BANK STOCKS SURGE AMID FX, POLICY SUPPORT
The Nigerian equity market gained 64.11 per cent between July 2023 and June 2024, closing at 100,057.49 points, according to the recently published Fund Manager’s Report on the Nigerian Exchange Limited. The performance was supported by renewed participation from foreign portfolio and domestic investors, alongside strong corporate earnings. According to the report, the Industrial Goods Index recorded the highest return of 88.43 per cent, driven by the share price movement of Dangote Cement. The Oil and Gas Index followed with a return of 82.95 per cent, buoyed by activity in Seplat, TotalEnergies and Oando.

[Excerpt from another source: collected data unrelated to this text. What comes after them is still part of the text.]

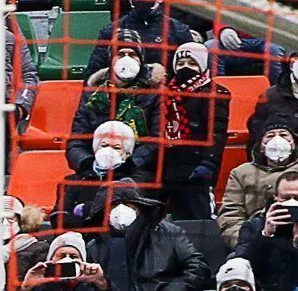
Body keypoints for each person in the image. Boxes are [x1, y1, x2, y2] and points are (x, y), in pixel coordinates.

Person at [153, 40, 226, 221]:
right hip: (168, 169)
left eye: (192, 63)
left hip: (197, 169)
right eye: (181, 63)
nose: (186, 67)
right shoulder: (164, 93)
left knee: (199, 221)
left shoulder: (215, 93)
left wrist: (209, 164)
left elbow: (217, 132)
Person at [216, 125, 298, 248]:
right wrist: (247, 243)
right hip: (253, 240)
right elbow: (230, 215)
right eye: (270, 135)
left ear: (293, 143)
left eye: (283, 134)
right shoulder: (241, 173)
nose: (277, 139)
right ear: (261, 146)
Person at [65, 43, 159, 180]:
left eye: (133, 55)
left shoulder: (154, 95)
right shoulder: (93, 96)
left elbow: (157, 141)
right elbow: (76, 141)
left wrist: (130, 163)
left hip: (137, 170)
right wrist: (88, 163)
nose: (126, 59)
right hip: (95, 166)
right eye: (120, 54)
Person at [54, 119, 154, 235]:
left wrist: (87, 211)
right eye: (104, 145)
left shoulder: (138, 180)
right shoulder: (73, 181)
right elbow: (58, 218)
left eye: (116, 148)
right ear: (95, 148)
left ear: (126, 154)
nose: (109, 151)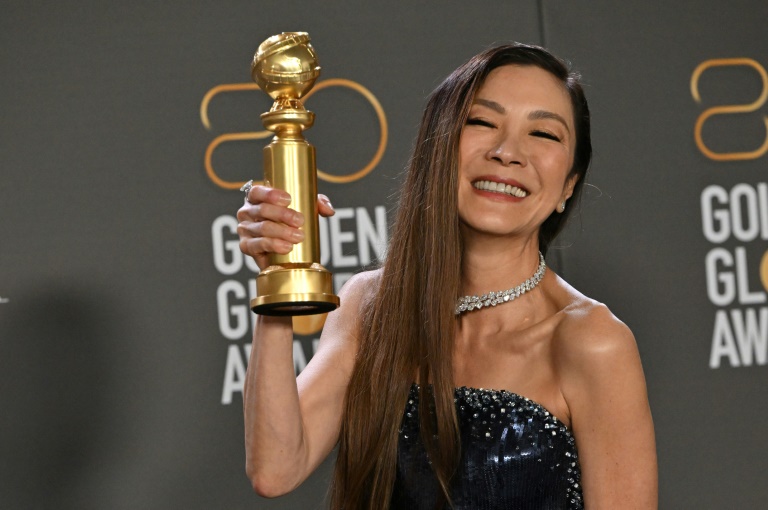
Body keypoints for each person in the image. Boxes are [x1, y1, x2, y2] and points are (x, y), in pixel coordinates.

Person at [237, 43, 657, 509]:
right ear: (438, 146)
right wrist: (279, 274)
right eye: (482, 122)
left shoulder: (592, 342)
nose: (507, 153)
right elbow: (275, 469)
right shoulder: (371, 306)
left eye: (543, 133)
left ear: (568, 186)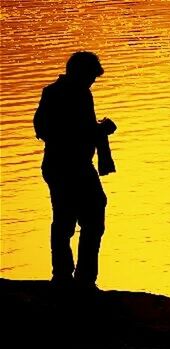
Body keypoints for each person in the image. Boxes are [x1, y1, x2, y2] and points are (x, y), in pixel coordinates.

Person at [33, 51, 117, 290]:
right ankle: (70, 277)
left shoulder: (78, 93)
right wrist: (99, 131)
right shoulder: (57, 93)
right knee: (68, 221)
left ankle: (76, 277)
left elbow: (80, 128)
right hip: (66, 167)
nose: (93, 81)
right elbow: (44, 129)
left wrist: (97, 129)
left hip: (75, 166)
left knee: (82, 219)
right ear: (80, 73)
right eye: (91, 76)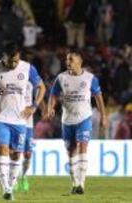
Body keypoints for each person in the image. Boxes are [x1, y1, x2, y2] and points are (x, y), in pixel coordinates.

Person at [0, 43, 46, 201]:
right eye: (10, 61)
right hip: (0, 119)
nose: (13, 64)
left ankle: (11, 186)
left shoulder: (27, 68)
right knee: (2, 150)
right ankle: (6, 189)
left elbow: (41, 86)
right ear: (3, 57)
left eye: (16, 61)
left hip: (20, 121)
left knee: (16, 154)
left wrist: (34, 106)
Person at [47, 51, 107, 194]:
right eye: (67, 60)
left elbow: (98, 97)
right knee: (71, 152)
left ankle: (81, 184)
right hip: (67, 120)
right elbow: (53, 95)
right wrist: (50, 107)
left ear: (79, 62)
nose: (68, 62)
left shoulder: (90, 78)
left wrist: (104, 116)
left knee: (82, 146)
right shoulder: (61, 78)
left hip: (84, 118)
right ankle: (74, 183)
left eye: (71, 60)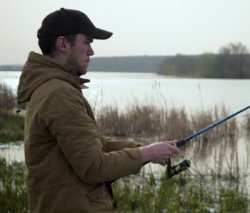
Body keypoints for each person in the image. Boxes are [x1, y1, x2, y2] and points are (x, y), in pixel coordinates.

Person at [16, 8, 180, 212]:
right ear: (63, 44)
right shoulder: (59, 93)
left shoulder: (51, 87)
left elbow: (93, 143)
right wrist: (144, 155)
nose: (91, 51)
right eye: (87, 42)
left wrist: (145, 148)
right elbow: (93, 167)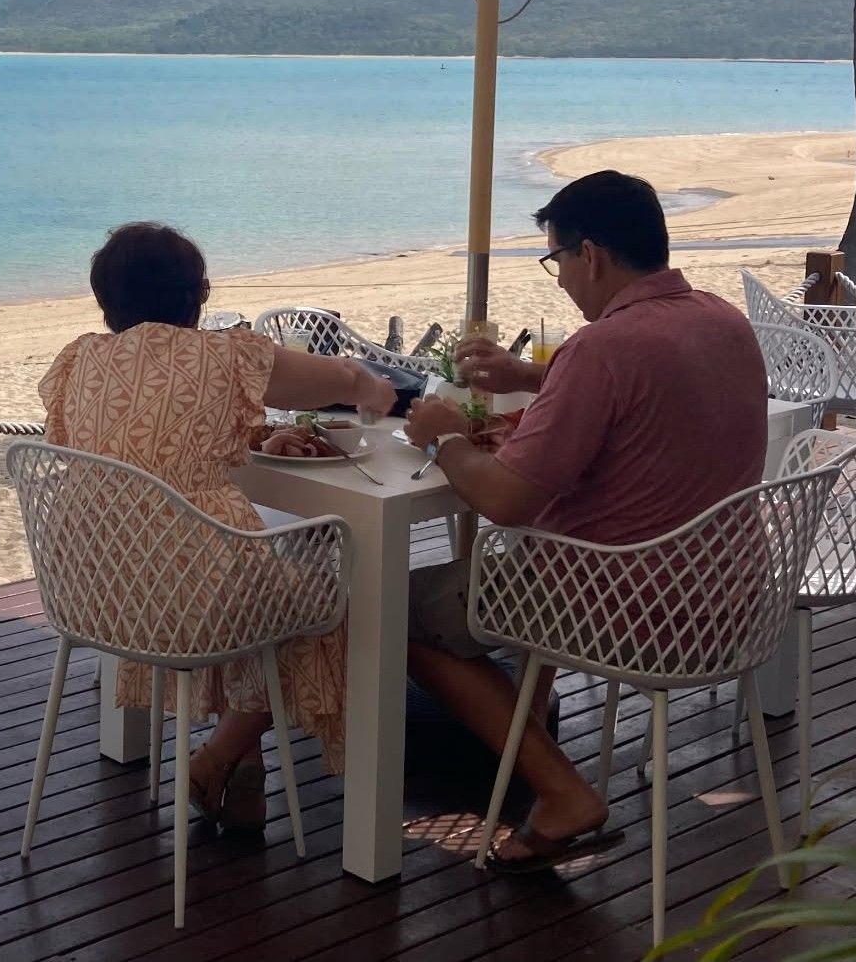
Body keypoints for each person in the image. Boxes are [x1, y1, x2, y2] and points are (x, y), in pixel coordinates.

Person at [403, 170, 766, 872]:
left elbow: (508, 501)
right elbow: (640, 398)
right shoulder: (721, 319)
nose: (561, 280)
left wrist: (443, 437)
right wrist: (531, 375)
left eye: (556, 261)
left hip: (623, 607)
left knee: (394, 608)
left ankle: (561, 789)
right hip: (735, 601)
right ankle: (526, 761)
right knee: (507, 585)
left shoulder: (604, 346)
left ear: (589, 254)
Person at [39, 222, 397, 830]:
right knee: (331, 600)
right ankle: (222, 754)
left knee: (244, 576)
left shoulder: (79, 360)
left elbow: (133, 447)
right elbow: (340, 379)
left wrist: (252, 433)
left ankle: (241, 769)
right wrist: (372, 385)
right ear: (197, 294)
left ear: (104, 300)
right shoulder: (224, 354)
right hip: (190, 596)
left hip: (92, 589)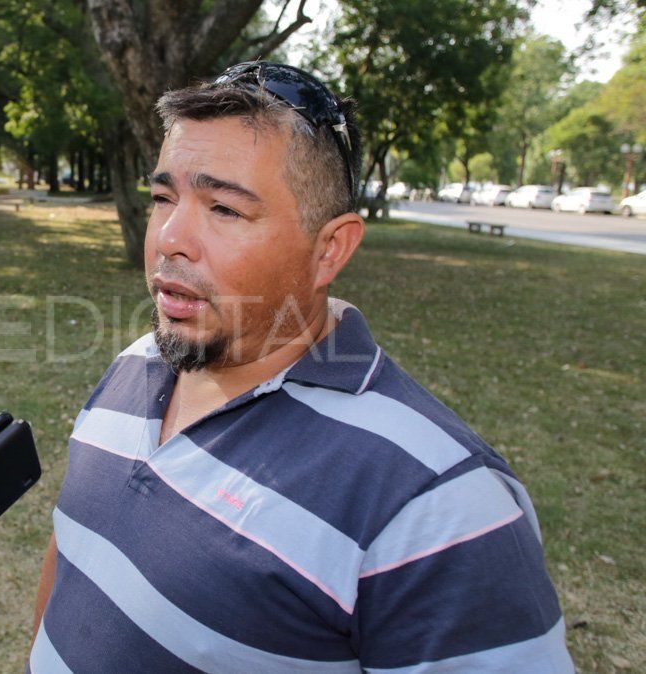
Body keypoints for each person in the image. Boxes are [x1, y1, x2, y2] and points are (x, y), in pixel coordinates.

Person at [29, 62, 574, 672]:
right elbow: (75, 555)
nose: (168, 238)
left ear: (329, 249)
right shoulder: (138, 362)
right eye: (163, 198)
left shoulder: (437, 504)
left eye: (224, 209)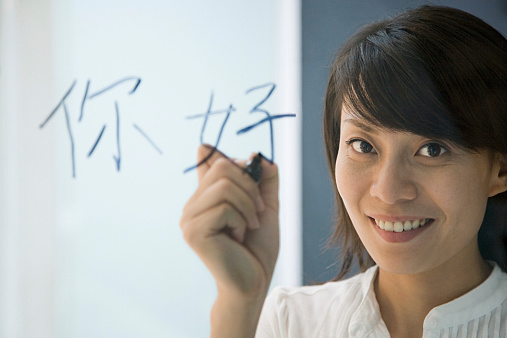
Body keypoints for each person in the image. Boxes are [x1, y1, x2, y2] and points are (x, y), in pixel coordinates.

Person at [180, 5, 507, 337]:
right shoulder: (290, 322)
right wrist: (239, 302)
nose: (388, 191)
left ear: (500, 169)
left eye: (432, 150)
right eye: (363, 146)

The FMCG Index appreciated by 75.84 per cent due to buying interest in BUA Foods, Dangote Sugar, Flour Mills and Honeywell, following the acquisition of NASCON. The report noted that the banking sector index advanced by 20.46 per cent, amid regulatory actions on recapitalisation, net open position, cash reserve ratio, asymmetry corridor, and monetary policy rate. Insurance stocks returned 38.42 per cent during the period, led by demand in AIICO and Mansard. Meanwhile, inflation rose to 28.92 per cent in December 2023 from 21.82 per cent in January of the same year. The rate further increased to 34.19 per cent in June 2024, largely due to continued naira devaluation, food supply disruptions, the removal of the petrol subsidy, and infrastructure issues in transportation and storage.